**Required tasks:**
**1)** In the text on consolidated metadata for MUR SST v4.1, why is accessing multiple files very slow?
**2)** Write the next part of the text on consolidated metadata for MUR SST v4.1, starting after its final line.

**Selected text:**
====================

# Using a consolidated metadata file to rapidly access MUR SST v4.1

The consolidated metadata file only has to be created once:
Step 1 is [here](https://github.com/cgentemann/cloud_science/blob/master/zarr_meta/cloud_mur_v41-all-step1.ipynb)
Step 2 is [here](https://github.com/cgentemann/cloud_science/blob/master/zarr_meta/cloud_mur_v41-all-step2.ipynb)

NASA JPL PODAAC has put the entire [MUR SST](https://podaac.jpl.nasa.gov/dataset/MUR-JPL-L4-GLOB-v4.1) dataset on AWS cloud as individual netCDF files, **but all ~7000 of them are netCDF files.**\ Accessing one file works well, but accessing multiple files is **very slow** because the metadata for each file has to be queried. Here, we create **fast access** by consolidating the metadata and accessing the entire dataset rapidly via zarr. More background on this project:
[medium article](https://medium.com/pangeo/fake-it-until-you-make-it-reading-goes-netcdf4-data-on-aws-s3-as-zarr-for-rapid-data-access-61e33f8fe685) and in this [repo](https://github.com/lsterzinger/fsspec-reference-maker-tutorial). We need help developing documentation and more test datasets. If you want to help, we are working in the [Pangeo Gitter](https://gitter.im/pangeo-data/cloud-performant-netcdf4).


To run this code:
- you need to set up your `.netrc` file in your home directory with your earthdata login info


Authors:
- [Chelle Gentemann](https://github.com/cgentemann)
- [Rich Signell](https://github.com/rsignell-usgs)
- [Lucas Steringzer](https://github.com/lsterzinger/)
- [Martin Durant](https://github.com/martindurant)

Credit:
- Funding: Interagency Implementation and Advanced Concepts Team [IMPACT](https://earthdata.nasa.gov/esds/impact) for the Earth Science Data Systems (ESDS) program
- AWS Public Dataset [Program](https://registry.opendata.aws/mur/)
- [QuanSight](https://www.quansight.com/) for creating Qhub, [ESIP Labs ](https://www.esipfed.org/lab) for deploying it, and [AWS Sustainablity](https://aws.amazon.com/government-education/sustainability-research-credits/) for funding it!

====================

(Collected data)
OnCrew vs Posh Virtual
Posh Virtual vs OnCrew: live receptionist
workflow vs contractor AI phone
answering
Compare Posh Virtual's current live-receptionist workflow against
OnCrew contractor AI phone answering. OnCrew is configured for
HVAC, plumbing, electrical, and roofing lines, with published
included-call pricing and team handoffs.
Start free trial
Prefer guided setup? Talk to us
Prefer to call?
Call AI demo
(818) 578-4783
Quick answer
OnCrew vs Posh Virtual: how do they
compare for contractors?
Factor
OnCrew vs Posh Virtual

====================

**Expected responses:**
**1)** Because the metadata for each file has to be queried.

**2)**
In [None]:
import s3fs
import requests
from urllib import request
import xarray as xr
import fsspec
import hvplot.xarray

In [None]:
json_consolidated = 's3://esip-qhub-public/nasa/mur/murv41_consolidated_20211025.json'

In [None]:
from earthdata import Auth #, DataColletions, DataGranules, Accessor
auth = Auth().login()

In [None]:
def begin_s3_direct_access():
    url="https://archive.podaac.earthdata.nasa.gov/s3credentials"
    response = requests.get(url).json()
    return s3fs.S3FileSystem(key=response['accessKeyId'],
                             secret=response['secretAccessKey'],
                             token=response['sessionToken'],
                             client_kwargs={'region_name':'us-west-2'})


In [None]:
url="https://archive.podaac.earthdata.nasa.gov/s3credentials"
response = requests.get(url).json()

- Consolidated metadata test (without simple_templates)

In [None]:
%%time

rpath = json_consolidated
print(rpath)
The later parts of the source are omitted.